Finally, there don’t seem to be any other color exchanges that could occur because to get 8 pawns on the 2nd/7th and 8 pieces on the 1st/8th there would have to be a trade to allow the maneuvering, and then we are short of pieces to put on the 1st, 2nd, 7th, or 8th. Only the Knights seem to be able to accomplish a “color exchange” sans trading.

(Of course, since the N’s and R’s can transpose, the opposite color R’s and N’s can also transpose.)

Does this include bughouse? If so then you start with 65,536 different pawn positions (12,870 if there are eight pawns of each color). If the standard 16 starting pieces are the ones used then there are almost 326,918,592,000 possibilities (reduce that because some are immediately multiple checks). You can’t do a simple multiplication of the two numbers because that sometimes adds immediate multiple checks, but it is getting up there. If the 16 pieces could include some that started on your partner’s board then the number goes way up.

Originally I was a little suspicious of the “64” part of your 16 + 64 + 16. I was afraid there might be unweeded duplications or something. But then I realized there’s another way to look at. There are two ways of distributing the two knights (one of each color) between white’s kingside and queenside corner regions. Within each of these, there are two ways of locating the rook. So that’s 222. On black’s side, there are likewise 222. So that’s still 64.

It was my intention that those “two” positions are just one. It’s analogous to the triple-occurrence rule. If two rooks (for example) have interchanged positions, that’s still considered the same position for triple-occurrence purposes.

And yes, it’s always white’s move in all of these positions. If all the rooks are on their original squares, then the remaining squares (b1,b8,g1,g8) come in two-color pairs. If any knight changed color (i.e. made an odd number of moves), then another knight would have had to do the same to compensate, so the total number of knight moves would have to be even. If any rook made an odd number of moves, then that would screw up the color balance on the kngiht’s squares, making the knight total odd too. Each parity change (odd to even or vice versa) among rook moves would result in a corresponding parity change among knight moves, so the total would still be even.

| STORED DATA |

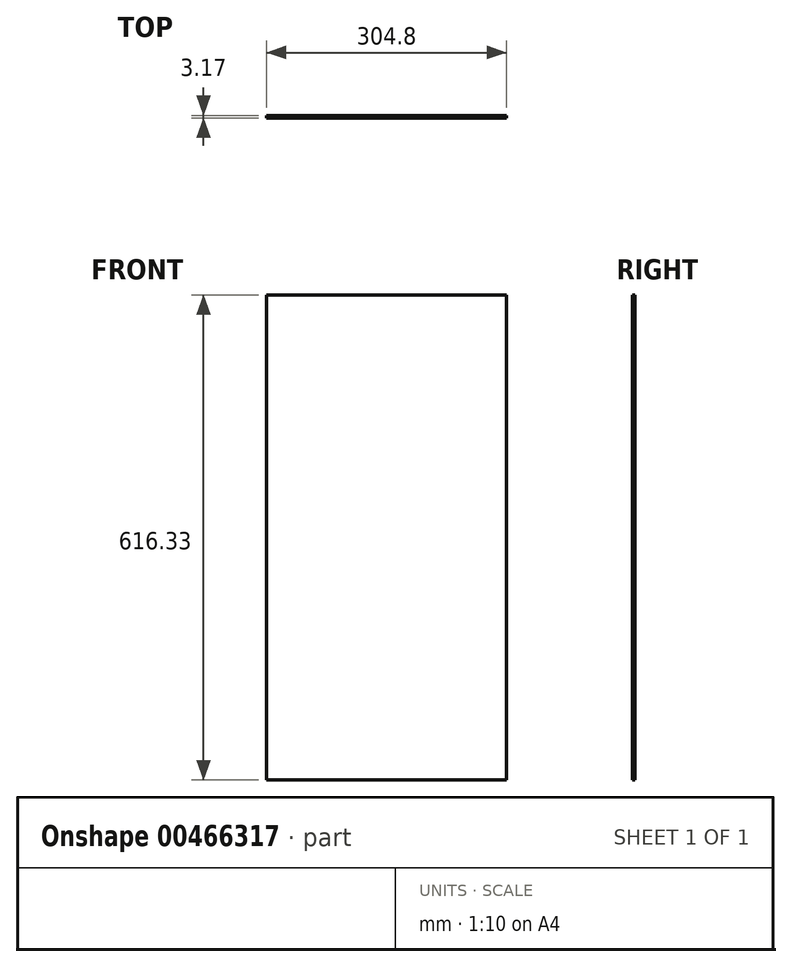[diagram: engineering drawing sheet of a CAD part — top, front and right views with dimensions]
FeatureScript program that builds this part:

| EXERCISE BRIEF |
Which chess squares does the chess-position discussion above name by their coordinates? List all of them.

| EXERCISE SOLUTION |
b1, b8, g1, g8